Isaque Demani afirmou em sessão legislativa que as interferências do Supremo Tribunal Federal (STF) em temas que devem ser debatidos no Congresso Nacional são gravíssimas. E ressaltou que os Ministros do STF não representam o povo. Frente a discussão a Vereadora Maiara Felício (PT) se mostrou contrária à aprovação do requerimento, por ele favorecer um projeto de lei que desfavorece mulheres em situação de vulnerabilidade social.
Na sessão realizada, Maiara Felício apontou que não pode ser um projeto que obriga mulheres vítimas de violência sexual a prosseguir com a gestação e mencionou em debate que, quem mais sofrem no Brasil com a falta de políticas públicas voltadas ao aborto legal e seguro são as mulheres mais vulneráveis. A parlamentar ainda ressaltou em sua fala que milhares de crianças só no primeiro semestre do ano foram registradas sem o reconhecimento paterno nas certidões, e também demarcou que o aborto no Brasil só funciona para a classe alta pois possibilita que a mulher consiga ter acesso a clinicas de alto padrão para realizar o procedimento. Após sua fala a vereadora foi criticada por outros parlamentares, que alegaram que sua colocação foi infeliz.

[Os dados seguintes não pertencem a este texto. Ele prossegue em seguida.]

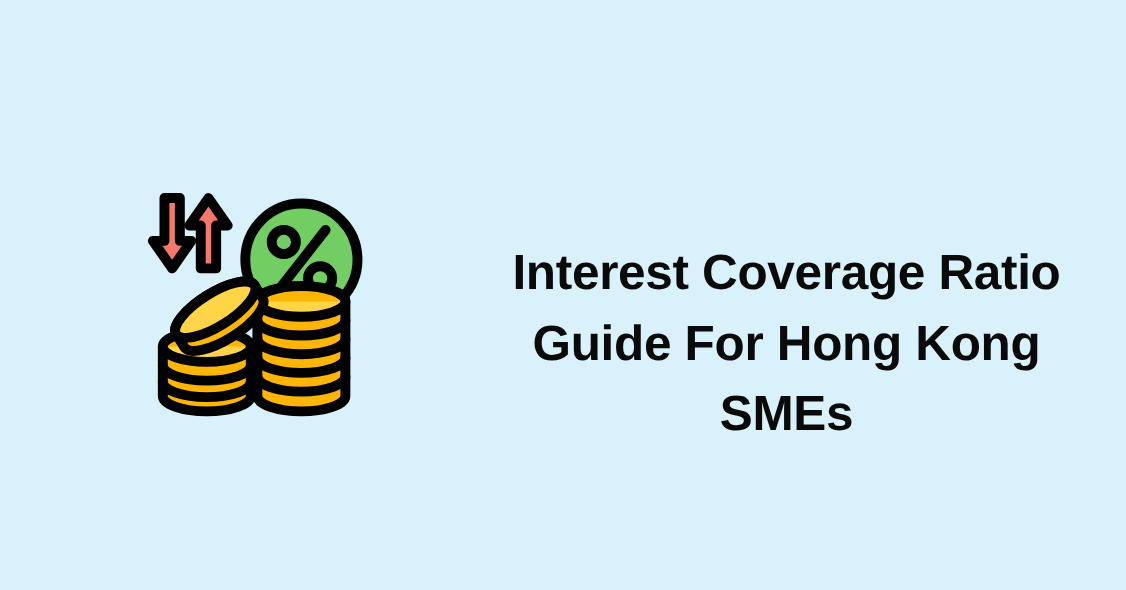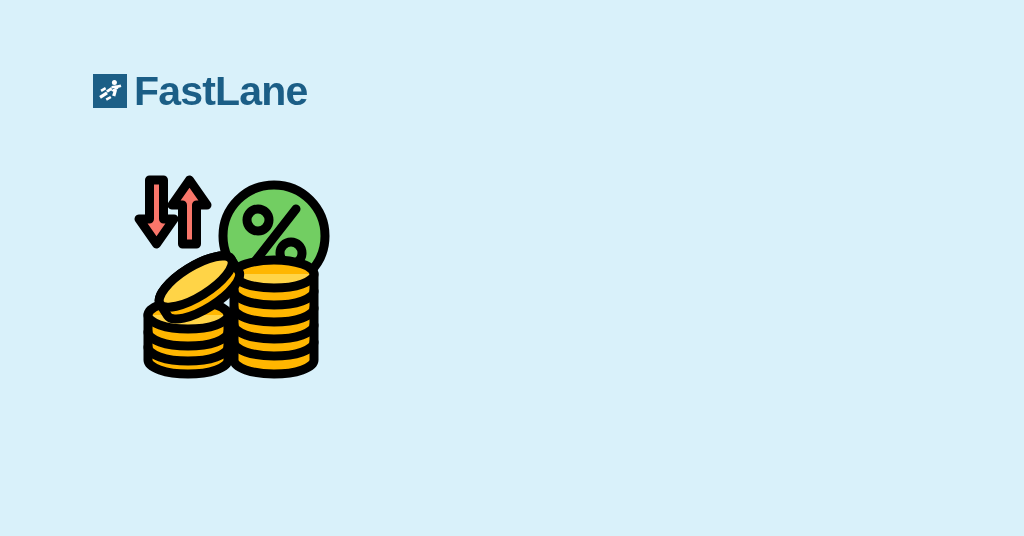"FastLane" div { html: <div> <span> <svg> <rect></rect> <g> <circle></circle> <path></path> <path></path> <path></path> <path></path> <path></path> <path></path> <path></path> </g> </svg> </span> <span>FastLane</span> </div> -> none }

De acordo com dados da Pesquisa Nacional de Aborto (PNA) de 2021 mostra que 1 em cada 7 mulheres, com idade próxima aos 40 anos, já fez pelo menos um aborto no Brasil. O levantamento realizado em novembro de 2021 ouviu 2 mil mulheres em 125 municípios. Segundo estudos o aborto é o 5º causador de mores no país, quando não há óbito os procedimentos maus feitos causam graves sequelas ao corpo feminino.

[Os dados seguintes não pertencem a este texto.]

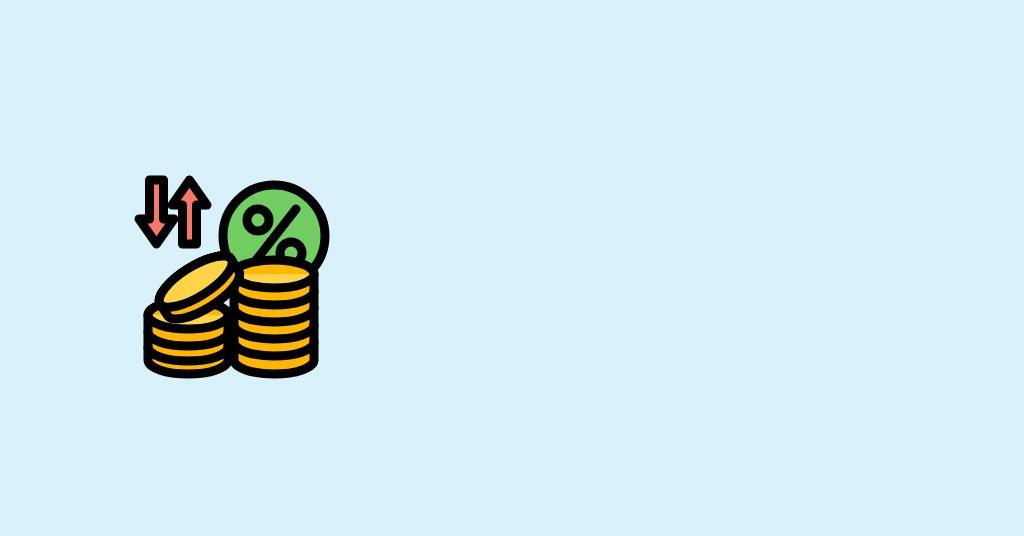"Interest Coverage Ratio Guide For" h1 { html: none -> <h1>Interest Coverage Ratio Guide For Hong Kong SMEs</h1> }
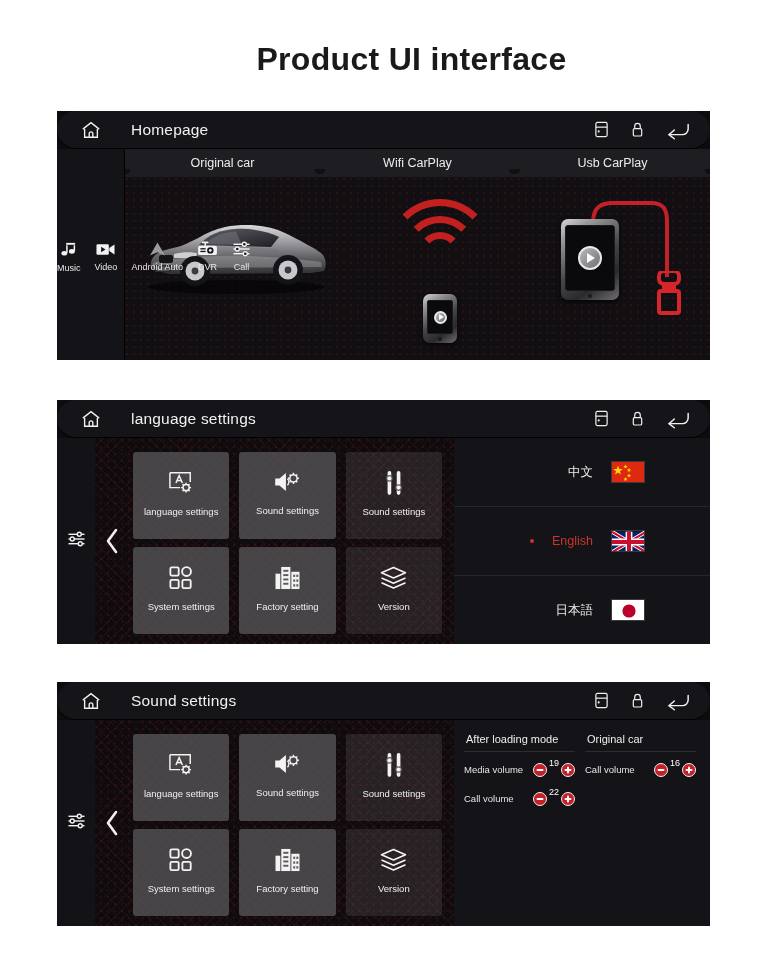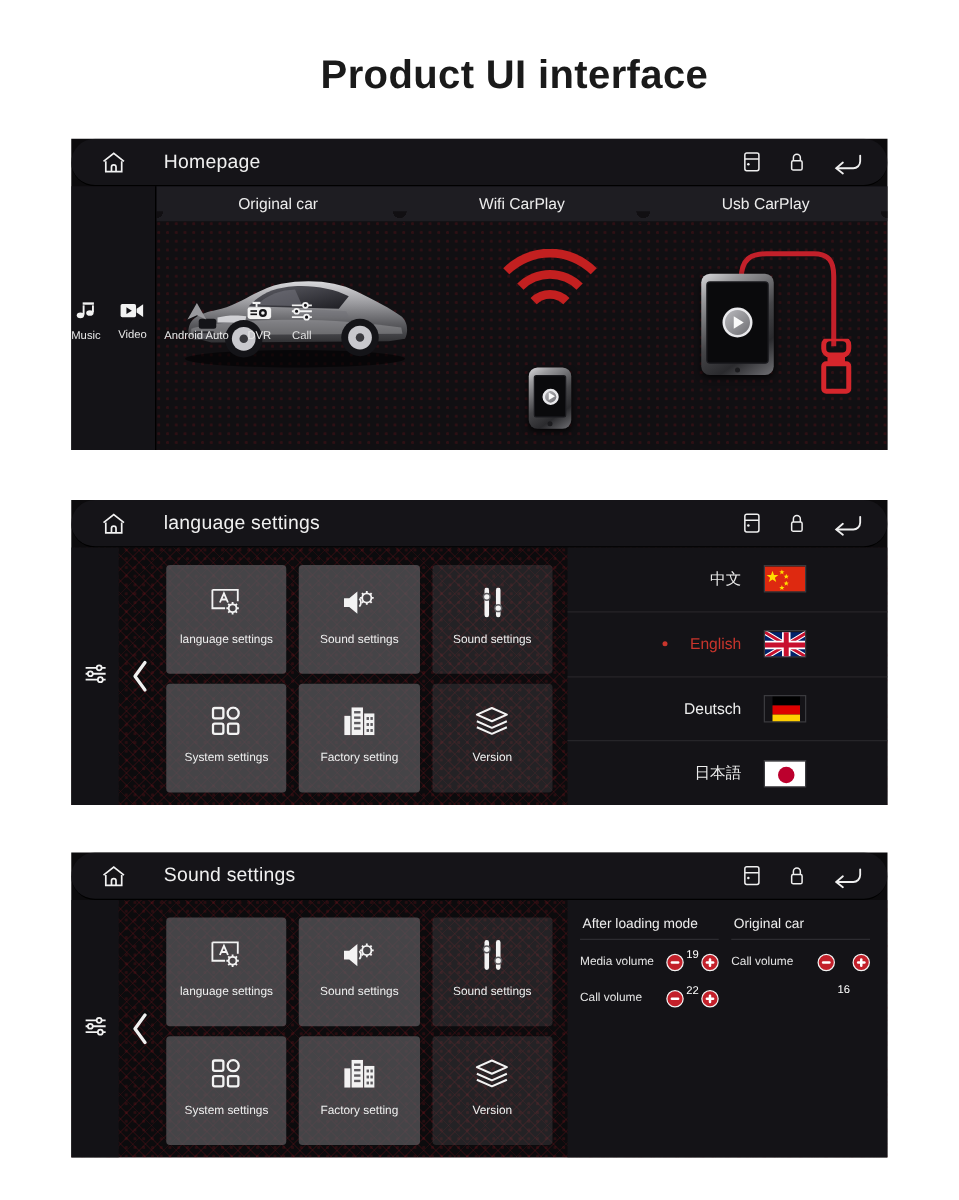"Deutsch" div.lang-row { html: <div> <span>Deutsch</span> <span> <svg> <rect></rect> <rect></rect> <rect></rect> </svg> </span> </div> -> none }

Para se falar em aborto é necessário pensar em toda estrutura social, cada vez mais as mulheres são abandonadas em meio a gravidez pelos seus respectivos parceiros deixadas sem uma perspectiva, isso precisa ser levado em consideração. Os cartórios de Registro Civil do Brasil mostram que até o presente momento 136.288 crianças foram registradas sem o nome do pai.